#### COMPLETE THE FOLLOWING:
a: In the remarriage finances text, rewrite the paragraph beginning "Decide what you want up front" as a short bulleted list that keeps its main facts.
b: List every topic heading that introduces a section of the remarriage finances text.
c: According to the remarriage finances text, what book did Lorayne Fiorillo write?

#### TEXT SECTION:
^^^^^^^^
Insurance and investments: Who do you need to protect? Children of the first marriage? Elderly parents?

Review what you've accumulated, and decide how you want it divided should you divorce or die. If you have minor children from your first marriage, you probably need to leave your money to them -- either in trust, an annuity or through their other parent. If your children are older teens or young adults, you also have the option of leaving it to them outright.

Life insurance is designed to replace lost income. Look at how much each of you is bringing to the new household and have sufficient insurance to replace those amounts. Examine your existing policies and determine if you need to change your beneficiaries in light of your new circumstances.

If you pay alimony or child support, consider a policy that would replace that money if you died. If you receive child support and life insurance on your ex was not part of the settlement, run the numbers on getting a policy now.

Family money: Expecting a windfall through family money during the marriage? While many couples would share the money, there are other options.

Decide what you want up front, then make it happen. You might put the money into a trust, so that your new spouse could access the interest, but the principal would be passed along to your children. You can also ask the spouse to waive any rights to the money in the prenup.

A business: Most people feel as strongly about their businesses as they do about their children, says Lorayne Fiorillo, author of "Financial Fitness in 45 Days." If you want to keep yours intact, have the new spouse waive rights to it in the prenuptial agreement.

And if your spouse doesn't plan on running the business should you die suddenly, Fiorillo recommends business continuation insurance.

Debt: How much debt are you carrying? How much does your spouse have? What do both your credit histories look like? Do either of you pay alimony or child support? Are there any liens or judgments against your new partner?

"People always worry about assets," says Fiorillo. "Liabilities are more important."

Medical insurance: Do you both have medical insurance, and if so, whose policy offers better coverage?

Some companies cover kids up to age 19, while others will cover them while they are in college or into their early 20s, which might be important if either of you has teens.
^^^^^^^^
Saved data entries:

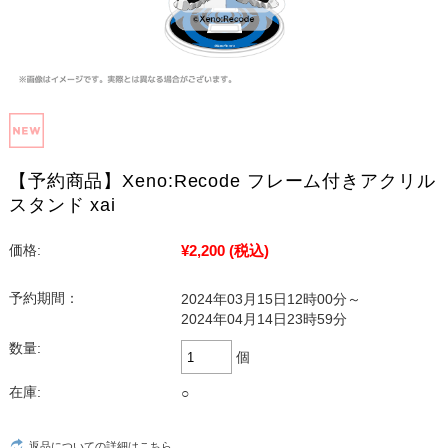
【予約商品】Xeno:Recode フレーム付きアクリル
スタンド xai
¥2,200
(税込)
価格:
予約期間：
2024年03月15日12時00分～
2024年04月14日23時59分
数量:
個
在庫:
○
返品についての詳細はこちら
^^^^^^^^
#### ANSWERS TO THE EXERCISES:
a:
- Decide in advance what you want done with the family money, then make it happen.
- Option: put the money into a trust, so the new spouse can access the interest while the principal passes to your children.
- Option: have the spouse waive any rights to the money in the prenup.

b:
- Insurance and investments
- Family money
- A business
- Debt
- Medical insurance

c: "Financial Fitness in 45 Days."